Work to complete:
Copy every line of the items below word for word, keeping each one in its original order and language.

Data supplied:

Segment Open

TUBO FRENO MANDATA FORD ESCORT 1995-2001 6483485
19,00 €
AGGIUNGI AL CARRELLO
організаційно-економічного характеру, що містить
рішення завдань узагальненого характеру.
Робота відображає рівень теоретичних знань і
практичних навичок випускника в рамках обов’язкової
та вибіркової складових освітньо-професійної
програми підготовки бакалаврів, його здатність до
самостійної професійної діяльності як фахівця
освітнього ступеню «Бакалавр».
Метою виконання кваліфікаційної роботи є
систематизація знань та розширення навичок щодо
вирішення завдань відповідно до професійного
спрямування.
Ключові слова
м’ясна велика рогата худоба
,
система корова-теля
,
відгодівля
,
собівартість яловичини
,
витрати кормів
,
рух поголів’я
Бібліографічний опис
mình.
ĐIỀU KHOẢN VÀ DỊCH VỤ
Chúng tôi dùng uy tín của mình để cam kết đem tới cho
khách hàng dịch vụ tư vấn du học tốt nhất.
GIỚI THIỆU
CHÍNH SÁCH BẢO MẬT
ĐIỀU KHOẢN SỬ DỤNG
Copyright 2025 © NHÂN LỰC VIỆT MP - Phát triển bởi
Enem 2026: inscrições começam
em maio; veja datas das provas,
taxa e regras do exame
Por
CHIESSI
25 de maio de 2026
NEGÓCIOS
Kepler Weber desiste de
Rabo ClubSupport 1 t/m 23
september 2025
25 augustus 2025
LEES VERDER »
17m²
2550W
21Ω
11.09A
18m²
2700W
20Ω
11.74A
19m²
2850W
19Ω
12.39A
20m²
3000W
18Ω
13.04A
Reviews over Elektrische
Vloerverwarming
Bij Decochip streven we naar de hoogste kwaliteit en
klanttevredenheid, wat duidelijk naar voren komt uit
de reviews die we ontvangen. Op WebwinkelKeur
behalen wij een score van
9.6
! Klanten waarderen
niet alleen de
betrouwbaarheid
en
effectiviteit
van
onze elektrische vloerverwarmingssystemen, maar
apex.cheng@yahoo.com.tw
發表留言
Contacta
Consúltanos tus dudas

Segment Closed

Answer to the problem:
TUBO FRENO MANDATA FORD ESCORT 1995-2001 6483485
19,00 €
AGGIUNGI AL CARRELLO
організаційно-економічного характеру, що містить
рішення завдань узагальненого характеру.
Робота відображає рівень теоретичних знань і
практичних навичок випускника в рамках обов’язкової
та вибіркової складових освітньо-професійної
програми підготовки бакалаврів, його здатність до
самостійної професійної діяльності як фахівця
освітнього ступеню «Бакалавр».
Метою виконання кваліфікаційної роботи є
систематизація знань та розширення навичок щодо
вирішення завдань відповідно до професійного
спрямування.
Ключові слова
м’ясна велика рогата худоба
,
система корова-теля
,
відгодівля
,
собівартість яловичини
,
витрати кормів
,
рух поголів’я
Бібліографічний опис
mình.
ĐIỀU KHOẢN VÀ DỊCH VỤ
Chúng tôi dùng uy tín của mình để cam kết đem tới cho
khách hàng dịch vụ tư vấn du học tốt nhất.
GIỚI THIỆU
CHÍNH SÁCH BẢO MẬT
ĐIỀU KHOẢN SỬ DỤNG
Copyright 2025 © NHÂN LỰC VIỆT MP - Phát triển bởi
Enem 2026: inscrições começam
em maio; veja datas das provas,
taxa e regras do exame
Por
CHIESSI
25 de maio de 2026
NEGÓCIOS
Kepler Weber desiste de
Rabo ClubSupport 1 t/m 23
september 2025
25 augustus 2025
LEES VERDER »
17m²
2550W
21Ω
11.09A
18m²
2700W
20Ω
11.74A
19m²
2850W
19Ω
12.39A
20m²
3000W
18Ω
13.04A
Reviews over Elektrische
Vloerverwarming
Bij Decochip streven we naar de hoogste kwaliteit en
klanttevredenheid, wat duidelijk naar voren komt uit
de reviews die we ontvangen. Op WebwinkelKeur
behalen wij een score van
9.6
! Klanten waarderen
niet alleen de
betrouwbaarheid
en
effectiviteit
van
onze elektrische vloerverwarmingssystemen, maar
apex.cheng@yahoo.com.tw
發表留言
Contacta
Consúltanos tus dudas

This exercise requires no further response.